Scientific classification
- Kingdom: Plantae
- Clade: Tracheophytes
- Clade: Angiosperms
- Clade: Eudicots
- Clade: Asterids
- Order: Asterales
- Family: Asteraceae
- Tribe: Astereae
- Subtribe: Symphyotrichinae
- Genus: Symphyotrichum
- Subgenus: Symphyotrichum subg. Symphyotrichum
- Section: Symphyotrichum sect. Occidentales
- Species: S. hallii
- Binomial name: Symphyotrichum hallii (A.Gray) G.L.Nesom
- Synonyms: Aster chilensis subsp. hallii (A.Gray) Cronquist ; Aster hallii A.Gray ;

= Symphyotrichum hallii =

- Genus: Symphyotrichum
- Species: hallii
- Authority: (A.Gray) G.L.Nesom
- Conservation status: G4

Species of flowering plant in the daisy family

Symphyotrichum hallii (formerly Aster hallii) is a species of flowering plant in the family Asteraceae endemic to western Oregon and Washington states. Commonly known as Hall's aster, it is a perennial, herbaceous plant with a long rhizome that creates colonies of itself.
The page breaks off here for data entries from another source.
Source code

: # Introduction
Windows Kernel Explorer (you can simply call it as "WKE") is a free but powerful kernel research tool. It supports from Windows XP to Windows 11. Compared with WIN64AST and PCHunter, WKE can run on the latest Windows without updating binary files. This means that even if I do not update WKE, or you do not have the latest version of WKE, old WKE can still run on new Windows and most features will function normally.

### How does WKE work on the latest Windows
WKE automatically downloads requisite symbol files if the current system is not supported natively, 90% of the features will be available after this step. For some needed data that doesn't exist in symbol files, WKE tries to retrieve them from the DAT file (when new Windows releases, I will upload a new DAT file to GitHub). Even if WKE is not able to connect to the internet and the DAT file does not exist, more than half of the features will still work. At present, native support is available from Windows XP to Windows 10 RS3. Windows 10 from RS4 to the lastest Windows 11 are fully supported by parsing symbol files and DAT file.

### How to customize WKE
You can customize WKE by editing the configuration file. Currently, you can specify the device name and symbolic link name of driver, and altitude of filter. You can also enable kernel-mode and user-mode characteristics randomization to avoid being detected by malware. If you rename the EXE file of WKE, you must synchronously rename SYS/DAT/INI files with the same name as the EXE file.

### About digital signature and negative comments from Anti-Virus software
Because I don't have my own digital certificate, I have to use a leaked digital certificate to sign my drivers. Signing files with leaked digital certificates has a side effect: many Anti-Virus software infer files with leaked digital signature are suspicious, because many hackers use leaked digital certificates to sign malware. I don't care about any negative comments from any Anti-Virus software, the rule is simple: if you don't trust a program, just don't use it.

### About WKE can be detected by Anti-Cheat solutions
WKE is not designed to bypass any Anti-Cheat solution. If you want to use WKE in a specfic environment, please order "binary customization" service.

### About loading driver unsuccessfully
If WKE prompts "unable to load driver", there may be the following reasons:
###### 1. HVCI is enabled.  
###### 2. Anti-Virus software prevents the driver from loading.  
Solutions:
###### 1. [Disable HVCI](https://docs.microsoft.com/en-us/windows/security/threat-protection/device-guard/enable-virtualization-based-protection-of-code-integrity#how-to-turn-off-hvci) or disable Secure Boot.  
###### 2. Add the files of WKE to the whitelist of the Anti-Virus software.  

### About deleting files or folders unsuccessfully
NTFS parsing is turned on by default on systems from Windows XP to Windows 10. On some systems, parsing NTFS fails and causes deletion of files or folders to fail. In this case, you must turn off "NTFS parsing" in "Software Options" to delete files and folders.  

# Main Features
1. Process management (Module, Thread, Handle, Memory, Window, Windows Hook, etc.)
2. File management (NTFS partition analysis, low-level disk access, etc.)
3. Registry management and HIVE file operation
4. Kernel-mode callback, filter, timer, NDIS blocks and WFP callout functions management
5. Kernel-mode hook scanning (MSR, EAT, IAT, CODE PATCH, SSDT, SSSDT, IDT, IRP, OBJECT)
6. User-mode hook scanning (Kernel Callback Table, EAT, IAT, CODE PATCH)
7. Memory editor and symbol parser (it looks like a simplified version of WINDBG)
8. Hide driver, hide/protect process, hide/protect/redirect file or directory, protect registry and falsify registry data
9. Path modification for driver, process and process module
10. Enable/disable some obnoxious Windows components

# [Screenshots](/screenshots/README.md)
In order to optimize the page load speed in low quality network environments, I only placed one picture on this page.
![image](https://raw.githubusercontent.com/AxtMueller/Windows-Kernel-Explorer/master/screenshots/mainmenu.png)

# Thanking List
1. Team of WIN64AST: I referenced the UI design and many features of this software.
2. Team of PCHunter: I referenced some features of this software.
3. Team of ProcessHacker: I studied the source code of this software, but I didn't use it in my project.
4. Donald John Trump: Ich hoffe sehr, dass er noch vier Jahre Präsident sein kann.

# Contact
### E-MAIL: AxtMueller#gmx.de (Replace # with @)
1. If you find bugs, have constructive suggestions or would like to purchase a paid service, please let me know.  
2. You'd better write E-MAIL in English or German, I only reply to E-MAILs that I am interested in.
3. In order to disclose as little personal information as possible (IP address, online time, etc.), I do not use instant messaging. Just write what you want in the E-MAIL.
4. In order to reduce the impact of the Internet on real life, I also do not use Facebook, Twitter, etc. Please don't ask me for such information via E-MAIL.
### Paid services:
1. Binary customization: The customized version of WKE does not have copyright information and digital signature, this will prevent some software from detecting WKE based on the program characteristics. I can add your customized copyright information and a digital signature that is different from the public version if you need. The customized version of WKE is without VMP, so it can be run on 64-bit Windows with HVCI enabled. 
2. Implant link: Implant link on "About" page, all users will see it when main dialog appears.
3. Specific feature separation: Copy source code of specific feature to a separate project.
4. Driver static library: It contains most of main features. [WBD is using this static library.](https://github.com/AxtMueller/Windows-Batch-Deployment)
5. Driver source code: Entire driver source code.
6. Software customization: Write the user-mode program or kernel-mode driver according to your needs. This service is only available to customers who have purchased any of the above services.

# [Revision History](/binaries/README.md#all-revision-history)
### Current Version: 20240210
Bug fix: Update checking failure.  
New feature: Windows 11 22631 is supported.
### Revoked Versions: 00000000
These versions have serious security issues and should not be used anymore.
It grows about 30-60 cm tall, and has white (sometimes pale violet) rays that open July–August.

Most occurrences of the species have been found at elevations of 0–500 m in open areas in the Puget Sound region and Willamette Valley, with outliers in Columbia Gorge and central Washington. It is conservationally Imperiled (S2) in Washington state.